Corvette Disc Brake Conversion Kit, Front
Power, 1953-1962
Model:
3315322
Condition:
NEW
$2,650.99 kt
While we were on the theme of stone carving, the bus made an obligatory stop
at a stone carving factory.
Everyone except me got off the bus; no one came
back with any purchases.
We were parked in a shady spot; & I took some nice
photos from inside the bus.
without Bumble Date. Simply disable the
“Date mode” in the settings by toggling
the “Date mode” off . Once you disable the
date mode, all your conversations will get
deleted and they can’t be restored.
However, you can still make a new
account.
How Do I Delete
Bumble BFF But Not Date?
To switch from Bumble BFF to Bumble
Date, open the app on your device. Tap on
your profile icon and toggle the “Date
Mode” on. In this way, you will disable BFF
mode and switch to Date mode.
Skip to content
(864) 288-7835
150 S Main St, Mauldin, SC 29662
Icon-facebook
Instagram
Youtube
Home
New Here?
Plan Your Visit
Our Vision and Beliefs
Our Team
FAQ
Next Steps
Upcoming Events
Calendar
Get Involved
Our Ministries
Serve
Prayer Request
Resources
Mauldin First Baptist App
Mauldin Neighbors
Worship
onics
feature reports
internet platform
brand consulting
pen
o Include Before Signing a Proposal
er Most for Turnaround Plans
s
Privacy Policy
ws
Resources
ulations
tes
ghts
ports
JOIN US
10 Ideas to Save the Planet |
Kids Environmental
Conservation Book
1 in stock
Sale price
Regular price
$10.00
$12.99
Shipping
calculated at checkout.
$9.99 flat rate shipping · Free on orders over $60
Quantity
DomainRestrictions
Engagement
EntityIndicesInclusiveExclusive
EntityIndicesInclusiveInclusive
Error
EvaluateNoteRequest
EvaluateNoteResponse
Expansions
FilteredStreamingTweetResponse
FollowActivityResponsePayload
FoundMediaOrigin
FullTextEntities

--

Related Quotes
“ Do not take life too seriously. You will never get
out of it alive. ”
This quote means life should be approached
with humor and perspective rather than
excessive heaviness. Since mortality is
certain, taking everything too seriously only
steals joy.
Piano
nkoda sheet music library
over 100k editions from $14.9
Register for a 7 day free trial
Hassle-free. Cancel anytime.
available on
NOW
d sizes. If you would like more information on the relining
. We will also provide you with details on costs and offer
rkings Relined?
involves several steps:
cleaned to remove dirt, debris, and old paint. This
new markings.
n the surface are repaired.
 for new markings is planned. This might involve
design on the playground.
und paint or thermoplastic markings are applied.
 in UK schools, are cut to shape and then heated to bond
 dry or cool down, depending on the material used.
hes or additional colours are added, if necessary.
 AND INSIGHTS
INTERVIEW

## WHAT IS REQUIRED
Copy the items from the line with "Corvette Disc Brake Conversion Kit, Front" to the line with "photos from inside the bus.", swapping "stone carving" for "wood carving" and changing nothing else. Give only those lines.

## WRITTEN REPLY
Corvette Disc Brake Conversion Kit, Front
Power, 1953-1962
Model:
3315322
Condition:
NEW
$2,650.99 kt
While we were on the theme of wood carving, the bus made an obligatory stop
at a wood carving factory.
Everyone except me got off the bus; no one came
back with any purchases.
We were parked in a shady spot; & I took some nice
photos from inside the bus.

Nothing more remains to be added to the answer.